Let me outline how this works:
The model is loaded in fp16 and then we inject the int8/int4 weights into the model.
Regarding, the error you are seeing, I am unsure. I will investigate.
Thanks for trying it out :)
Hey guys, sorry.
I have fixed the bug.
Context: I was debugging something and had accidentally hardcoded groupsize to -1
.
Can you try specifying --groupsize 128
for starcoder during inference.
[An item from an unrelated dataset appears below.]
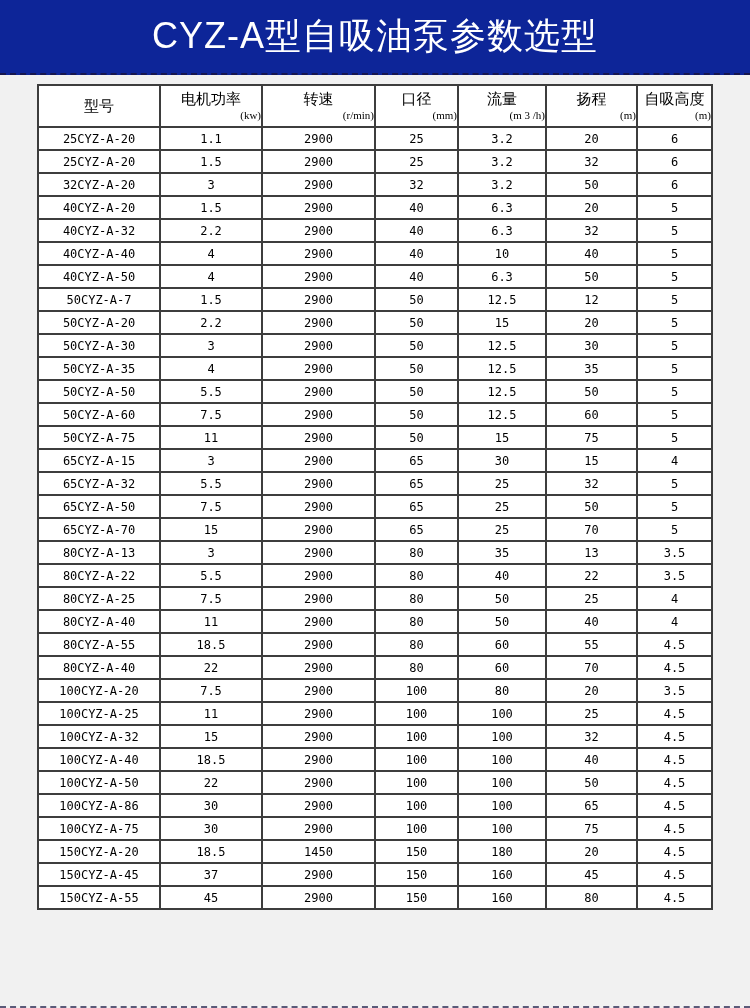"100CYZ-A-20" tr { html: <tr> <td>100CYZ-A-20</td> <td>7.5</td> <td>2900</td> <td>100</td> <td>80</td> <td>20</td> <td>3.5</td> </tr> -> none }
I just tried and it worked for me :)
Please note for santacoder, you should specify -1.
Fixed in the latest commit: https://github.com/mayank31398/GPTQ-for-SantaCoder/commit/40df38b03e4ebdaf9e5a444e9f7b4b6df79cff39
Please pull the changes :)
can we close this?
Sure, but it still doesn't work in oobabooga but I don't think you can easily change this as this has to do with the architecture of the model
@CyberTimon I've tried this model: https://huggingface.co/GeorgiaTechResearchInstitute/starcoder-gpteacher-code-instruct
It works with oobabooga but it's huge and slow.
yeah, you will need to quantize that model yourself.
You can take a look at the scripts provided in my repo.
Would this model run on oobabooga if quantized? I've not done anything like this yet. How long would this take and would it be possible with a normal PC and 3090 GPU?
I am not sure.
I am planning to add a quantized version of starchat by this week too.